FrontierSmith auto-generates open-ended coding problems, boosts Qwen3.5 by 8–12 points
Researchers released FrontierSmith, a system that evolves competitive programming tasks into open-ended variants, then filters by solution diversity; training on the synthetic data pushed Qwen3.5 models ahead by 8-12 points on two benchmarks.

Open-ended coding problems—tasks with no single correct answer—have long been a weak spot for LLMs, largely because training data for them is scarce and expensive to hand-curate.

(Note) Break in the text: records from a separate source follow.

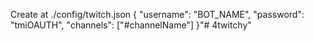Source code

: Create at ./config/twitch.json
{
    "username": "BOT_NAME",
    "password": "tmiOAUTH",
    "channels": ["#channelName"]
}"# 4twitchy" 
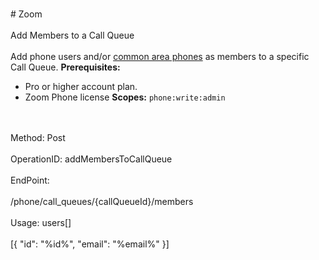 <br>#     Zoom</br>
<br>Add Members to a Call Queue</br>
<br>Add phone users and/or [common area phones](https://support.zoom.us/hc/en-us/articles/360028516231-Managing-Common-Area-Phones) as members to a specific Call Queue.
**Prerequisites:**
* Pro or higher account plan.
* Zoom Phone license
**Scopes:** `phone:write:admin` 

</br>
<br>Method: Post</br>
<br>OperationID: addMembersToCallQueue</br>
<br>EndPoint:</br>
<br>/phone/call_queues/{callQueueId}/members</br>
<br>Usage: users[]</br>
<br>[{
  "id": "%id%",
  "email": "%email%"
}]</br>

FrontierSmith, detailed in a preprint released May 15, is an automated pipeline that transforms closed-ended competitive programming problems into open-ended variants. The system mutates problems by changing goals, restricting outputs, or generalizing inputs, then scores each candidate using a quantitative "idea divergence" metric that measures how many distinct solution strategies different solvers attempt. Only problems that elicit genuinely diverse approaches survive the filter. Agent-generated test cases and verifiers complete each selected problem.
The authors trained Qwen3.5-9B and Qwen3.5-27B on the synthetic dataset and evaluated on FrontierCS and ALE-bench, two open-ended coding benchmarks. The 9B model improved by +8.82 points on FrontierCS and +306.36 Elo rating on ALE-bench; the 27B model gained +12.12 and +309.12, respectively. Notably, the synthetic problems also caused agents to take more turns and consume more tokens per solution—behavior that mirrors human-curated open-ended tasks. The authors argue that competitive programming problems, which are abundant and well-structured, offer a practical foundation for scaling long-horizon coding training data, bypassing the scarcity bottleneck that has kept open-ended datasets small.